Jacobson maneuvered his back to the pillar, as much to mark Radtsic for the three unknown watching escorts, who, according to Straughan, knew his identity from photographs, as for his own protective view of the chandeliered room. “This is the first completely suitable, available flight upon which you can be fully escorted.”

“It’s an unnecessary delay.”

“It ensures your greatest security,” insisted Jacobson.

“How?” persisted Radtsic.

“It’s a direct flight, removing stopover interception. Our people will be onboard.”

“Who?”

“I don’t even know their identities. And go through Sheremetyevo more quietly.”

“What are you talking about!” questioned the other man, coloring.

“The way you walk, your whole attitude, attracts attention.”

Radtsic’s face reddened. “I don’t expect or want to be addressed like this.”

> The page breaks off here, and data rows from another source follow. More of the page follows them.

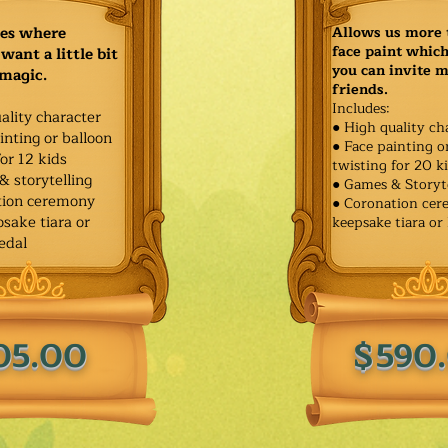
ies where
Allows us more 
face paint whic
want a little bit
you can invite 
 magic.
friends.
Includes:
ality character
● High quality ch
inting or balloon
● Face painting o
for 12 kids
twisting for 20 k
& storytelling
● Games & Storyt
tion ceremony
● Coronation ce
sake tiara or
keepsake tiara or
edal
05.00
$590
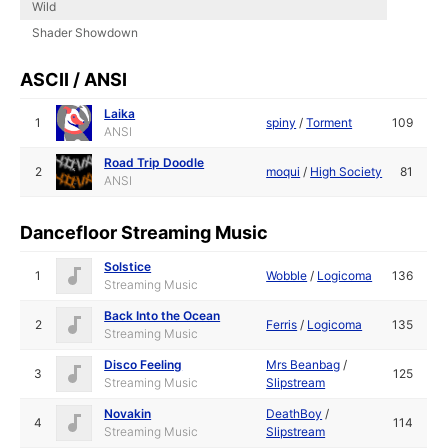
Wild
Shader Showdown
ASCII / ANSI
Laika
1
spiny
/
Torment
109
ANSI
Road Trip Doodle
2
moqui
/
High Society
81
ANSI
Dancefloor Streaming Music
Solstice
1
Wobble
/
Logicoma
136
Streaming Music
Back Into the Ocean
2
Ferris
/
Logicoma
135
Streaming Music
Disco Feeling
Mrs Beanbag
/
3
125
Streaming Music
Slipstream
Novakin
DeathBoy
/
4
114
Streaming Music
Slipstream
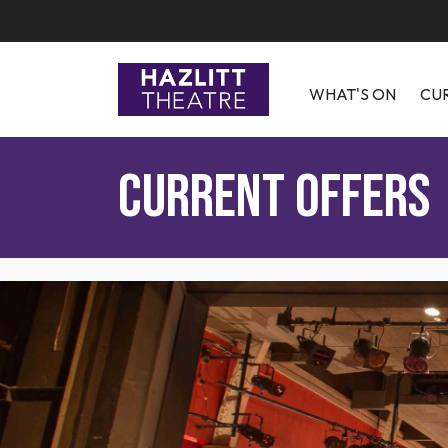
WHAT'S ON
CU
Current Offers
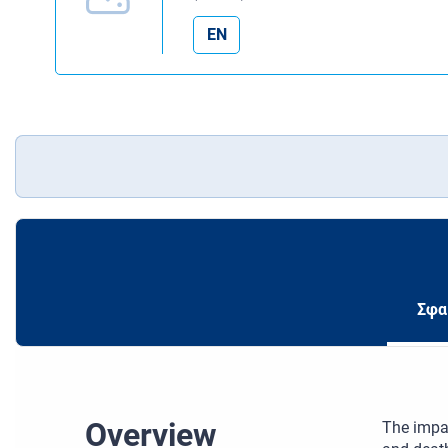
EN
Σφα
Overview
The impac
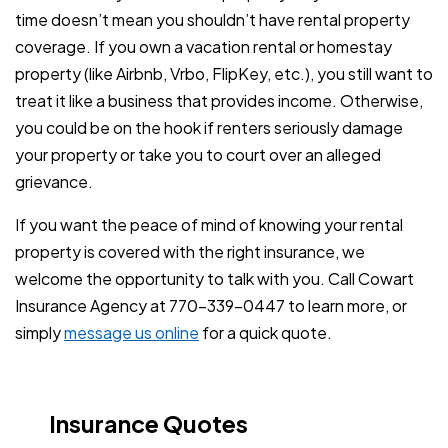
time doesn’t mean you shouldn’t have rental property
coverage. If you own a vacation rental or homestay
property (like Airbnb, Vrbo, FlipKey, etc.), you still want to
treat it like a business that provides income. Otherwise,
you could be on the hook if renters seriously damage
your property or take you to court over an alleged
grievance.
If you want the peace of mind of knowing your rental
property is covered with the right insurance, we
welcome the opportunity to talk with you. Call Cowart
Insurance Agency at 770-339-0447 to learn more, or
simply
message us online
for a quick quote.
Insurance Quotes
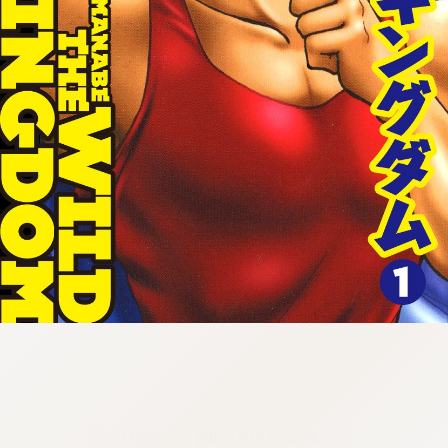
:692.15.692.919:cptbtj.wnnsunxzp.oi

“And I don’t want all that’s been arranged for your benefit to collapse, with your wife and son already out of the country, by your focusing attention on yourself as you’ve done at every meeting we’ve had.” He shouldn’t have given way to the annoyance, Jacobson warned himself: in less than forty-eight hours he’d be rid of the arrogant bastard.

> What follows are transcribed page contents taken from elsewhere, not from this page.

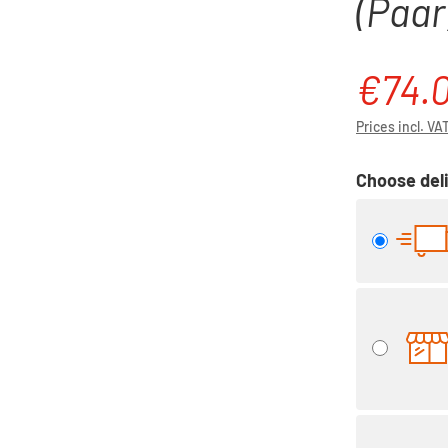
(Paar)
€74.
Sale price:
Prices incl. VA
Choose deli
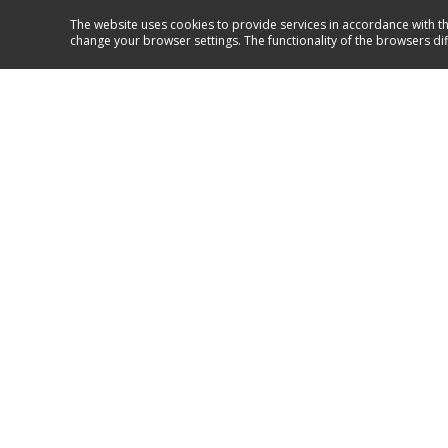
The website uses cookies to provide services in accordance with th
change your browser settings. The functionality of the browsers di
Service and support
GO TO SUPPORT
Hansa 2017
Follow us on:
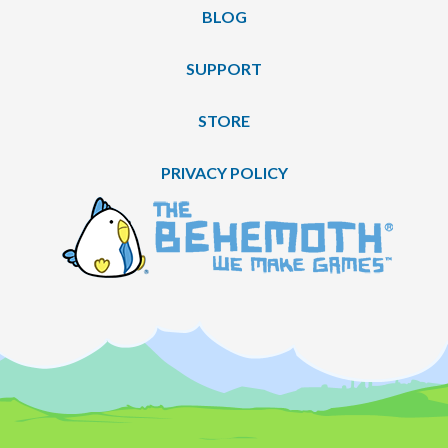
BLOG
SUPPORT
STORE
PRIVACY POLICY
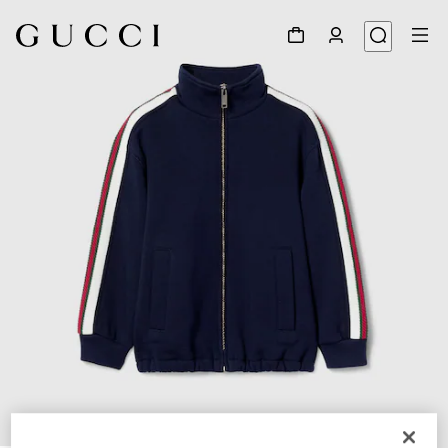
1
/
3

It took Radtsic several moments to compose himself. “What are the arrangements?”

“We have to meet one more time, tomorrow night. I’ll tell you the place and the time by cell phone. At tomorrow’s meeting I’ll give you your ticket-a return, obviously, although you’re not coming back-and your passport. Both are in the name of Ivan Petrovich Umnov. The passport is authentically Russian, so it can’t be challenged. Neither can the exit visa from here nor the entry documentation into Britain, to which will be attached all the British accreditation for an international engineering conference genuinely being held in Birmingham. That’s your cover: you’re an engineer specializing in mineral-drilling machinery. I’ll also give you one hundred pounds in sterling, with the currency-exchange receipts and all the Birmingham contact information, including an apparently confirmed appointment with Yuri Panin, the current deputy trade minister at the Russian embassy in London.” Jacobson drank heavily from his champagne glass, needing it.

Radtsic, the color gone, said: “Your service is very efficient.”